I was an officer for 25 years. I filled in as a shift supervisor as needed, including my longest stint of 6 months. Here are some of the things I saw from my perspective:
- always backs his/her officers. Is an ADVOCATE for the officers when dealing with management.
- Looks out for the safety and well-being of the troops, and their professional development (continuing training)
- gets to know their officers.
- stays current on laws and regulations
- is fair and impartial. no playing favorites when granting leave time or making assignments, although assignments need not be "Equal." For example, an officer who is weak on making traffic stops may be given extra assignments doing traffic.
- does NOT micro-manage - lets the officers do their jobs, makes "suggestions" as needed, rather than telling them what to do. Better yet, helps the officer to walk through the thought process involved and arrive at the correct course of action on his/her own
- Makes sure that there is probable cause and the elements of the offense are articulated when approving officers' reports
- keeps management/gov't authority (city manager, etc), apprised on an as-needed basis, of high-profile cases (Doesn't let the chain-of-command get blind-sided)

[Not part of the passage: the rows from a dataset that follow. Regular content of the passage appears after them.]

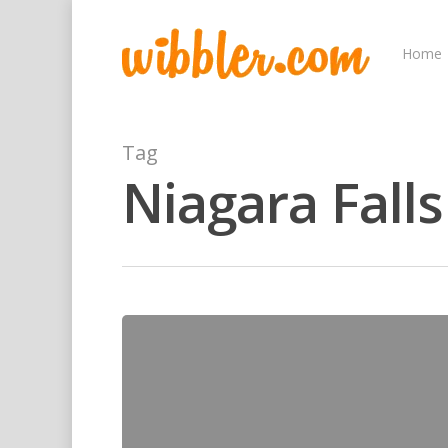
Home
Tag
Niagara Falls
Hit enter to search or ESC to close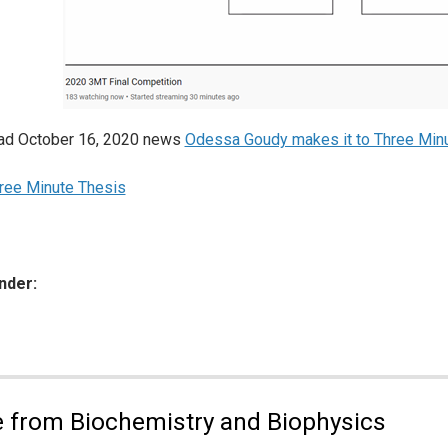
ead October 16, 2020 news
Odessa Goudy makes it to Three Minu
ree Minute Thesis
nder:
ies:
 from Biochemistry and Biophysics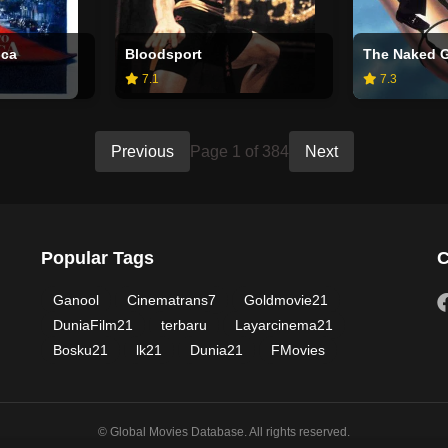
ica
Bloodsport
7.1
7.3
Previous
Page 1 of 384
Next
Popular Tags
C
Ganool
Cinematrans7
Goldmovie21
DuniaFilm21
terbaru
Layarcinema21
Bosku21
lk21
Dunia21
FMovies
© Global Movies Database. All rights reserved.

- Does his/her best to make sure the officers don't leave themselves open to liability, and that the department/gov't entity (city, etc) are not exposed to liability
- Has self-confidence, but not arrogant.
- Has an appropriate sense of humor.
- Uses disciplinary measures sparingly, and uniformly
- Is not afraid to pitch in and be a working officer when the agency is short-staffed, taking some of the load off the officers.
I'm sure there's more, but that's a start! Hope that helps! Basically, a first line supervisor is caught in the middle between management and patrol. He has to please them both.